Incorporating proteomics into sarcoma research: where do we stand?

Compared with genomic studies, the cancer proteome remains largely unexplored, particularly for sarcomas, and yet proteomic studies can provide a wealth of important information since dysregulation in cancer is largely the result of effects on protein machinery. “Proteins are the targets for the vast majority of therapeutics and identification of key proteins or protein modifications mediating progression, metastasis and resistance can reveal new opportunities for therapies,” says Prof. Paul Huang from The Institute of Cancer Research, London, UK, explaining why it is important to identify key cancer hallmarks and protein-specific mechanisms for oncogenicity.

Incorporating proteomics into sarcoma research is considered particularly appropriate. “Sarcomas are highly complex,” comments Huang, “and there is inadequate biological understanding of each of the many heterogenous subtypes. In addition, many sarcomas are currently treated with the same sets of drugs, which goes against the principles of precision medicine.” He notes that there is a tremendous need to identify and develop more effective therapies for distinct histological subtypes or, where there is biological similarity, for subtypes that share specific oncogenes or tumour suppressors.

Proteomic research can also help with another missing part of sarcoma management – the identification of biomarkers for diagnosis, patient stratification, prognosis and prediction of clinical course.
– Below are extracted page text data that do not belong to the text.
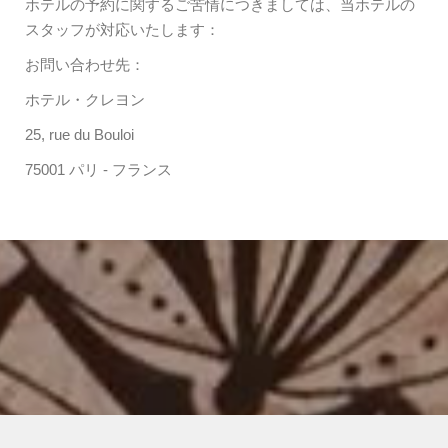
ホテルの予約に関するご苦情につきましては、当ホテルの
スタッフが対応いたします：
お問い合わせ先：
ホテル・クレヨン
25, rue du Bouloi
75001 パリ - フランス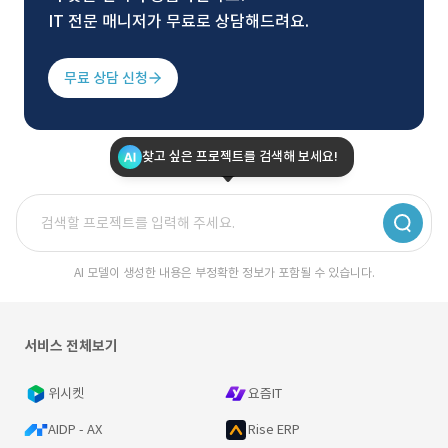
IT 전문 매니저가 무료로 상담해드려요.
무료 상담 신청
찾고 싶은 프로젝트를 검색해 보세요!
AI 모델이 생성한 내용은 부정확한 정보가 포함될 수 있습니다.
서비스 전체보기
위시켓
요즘IT
AIDP - AX
Rise ERP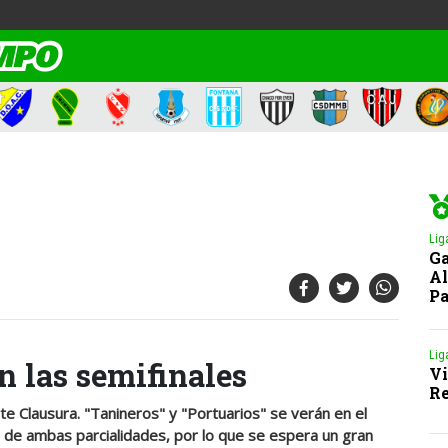
Lig
Ga
Al
Pa
Lig
n las semifinales
Vi
Re
te Clausura. "Tanineros" y "Portuarios" se verán en el
o de ambas parcialidades, por lo que se espera un gran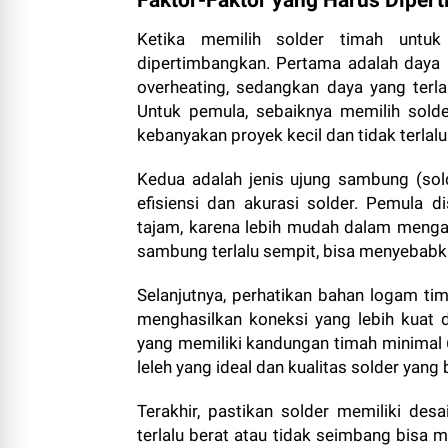
Faktor-Faktor yang Harus Diper
Ketika memilih solder timah untuk
dipertimbangkan. Pertama adalah daya li
overheating, sedangkan daya yang terl
Untuk pemula, sebaiknya memilih sold
kebanyakan proyek kecil dan tidak terlalu
Kedua adalah jenis ujung sambung (so
efisiensi dan akurasi solder. Pemula
tajam, karena lebih mudah dalam mengat
sambung terlalu sempit, bisa menyebabk
Selanjutnya, perhatikan bahan logam ti
menghasilkan koneksi yang lebih kuat
yang memiliki kandungan timah minimal 
leleh yang ideal dan kualitas solder yang 
Terakhir, pastikan solder memiliki de
terlalu berat atau tidak seimbang bisa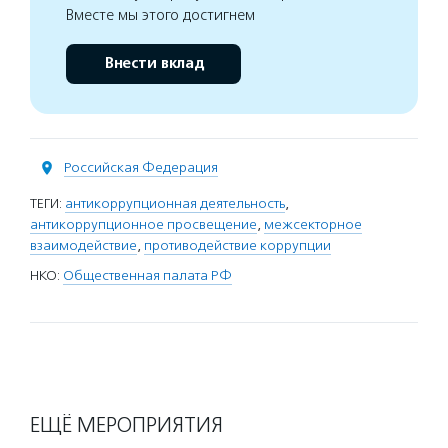
Вместе мы этого достигнем
Внести вклад
Российская Федерация
ТЕГИ:
антикоррупционная деятельность
,
антикоррупционное просвещение
,
межсекторное
взаимодействие
,
противодействие коррупции
НКО:
Общественная палата РФ
ЕЩЁ МЕРОПРИЯТИЯ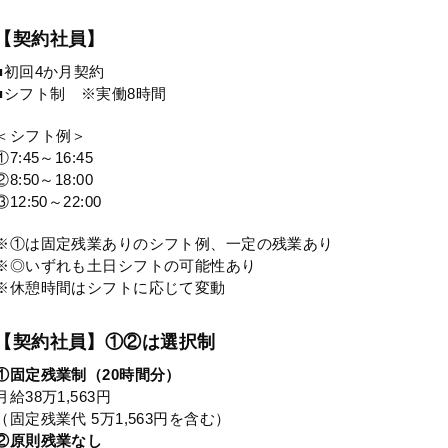
【契約社員】
■初回4か月契約
■シフト制 ※実働8時間
＜シフト例＞
①7:45～16:45
②8:50～18:00
③12:50～22:00
※①は固定残業ありのシフト例、一定の残業あり
※◎いずれも土日シフトの可能性あり
※休憩時間はシフトに応じて変動
【契約社員】①②は選択制
①固定残業制（20時間分）
月給38万1,563円
（固定残業代 5万1,563円を含む）
②原則残業なし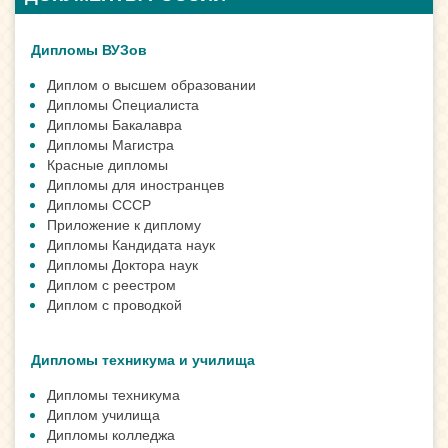
Дипломы ВУЗов
Диплом о высшем образовании
Дипломы Cпециалиста
Дипломы Бакалавра
Дипломы Магистра
Красные дипломы
Дипломы для иностранцев
Дипломы СССР
Приложение к диплому
Дипломы Кандидата наук
Дипломы Доктора наук
Диплом с реестром
Диплом с проводкой
Дипломы техникума и училища
Дипломы техникума
Диплом училища
Дипломы колледжа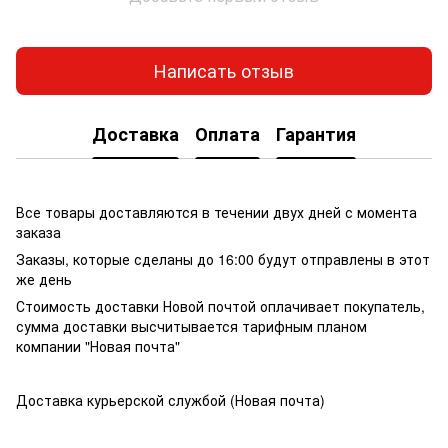
Написать отзыв
Доставка
Оплата
Гарантия
Все товары доставляются в течении двух дней с момента
заказа
Заказы, которые сделаны до 16:00 будут отправлены в этот
же день
Стоимость доставки Новой почтой оплачивает покупатель,
сумма доставки высчитывается тарифным планом
компании "Новая почта"
Доставка курьерской службой (Новая почта)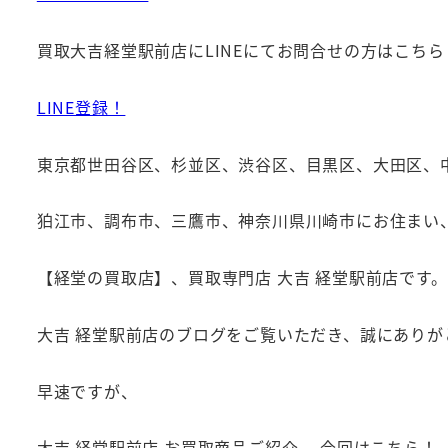
買取大吉経堂駅前店にLINEにてお問合せの方はこちら
LINE登録！
東京都世田谷区、杉並区、渋谷区、目黒区、大田区、
狛江市、調布市、三鷹市、神奈川県川崎市にお住まい
【経堂の買取店】、買取専門店 大吉 経堂駅前店です。
大吉 経堂駅前店のブログをご覧いただき、誠にありが
早速ですが、
大吉 経堂駅前店 お買取商品ご紹介、 今回はこちら！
Huang’s recent work highlights the potential of proteomic profiles to help predict patient outcome. Sequential window acquisition of all theoretical fragment ion spectra mass spectrometry (SWATH-MS) was used to provide proteomic profiles of formalin-fixed paraffin-embedded specimens from 36 patients with soft tissue sarcomas (J Proteomics. 2021;241:104236). Based on the expression of 133 proteins, SWATH-MS identified three subgroups that had distinct profiles. One of these subgroups, of mixed histological subtypes, was associated with worse survival outcome – patients in this subgroup were 73 times more likely to die compared with one of the other subgroups and 21 times more likely to die than patients in the other subgroups.

Proteomics can provide valuable information on drug resistance mechanisms and strategies to overcome them. As an example, Huang’s group used quantitative phosphoproteomics to characterise signalling pathways enriched in rhabdoid tumour cells resistant to pazopanib and dasatinib (J Proteomics. 2018;170:130–140). Through drug-response profiling, they were also able to detect new vulnerabilities in these drug-resistant cells and identified HSP90 inhibition as a novel salvage therapy to overcome pazopanib and dasatinib resistance.

Looking ahead, Huang thinks that proteomic research will follow a similar trajectory as genomic research over the next few years. From a pragmatic clinical implementation point of view, Huang is hopeful that identified biomarkers may easily be measured using adapted immunohistochemical-based assays that hospital pathologists are already familiar with, without the need for new machines or outsourced services.

Finally, Huang emphasises that proteomic research is complementary to genomics, epigenomics and other ‘omics’: “A full realistic picture of the disease cannot be achieved using one approach alone – something will be missed. Over the next 5–10 years, I think the future of sarcoma research will shift away from single modalities towards integrating more holistic multi-omic analyses.”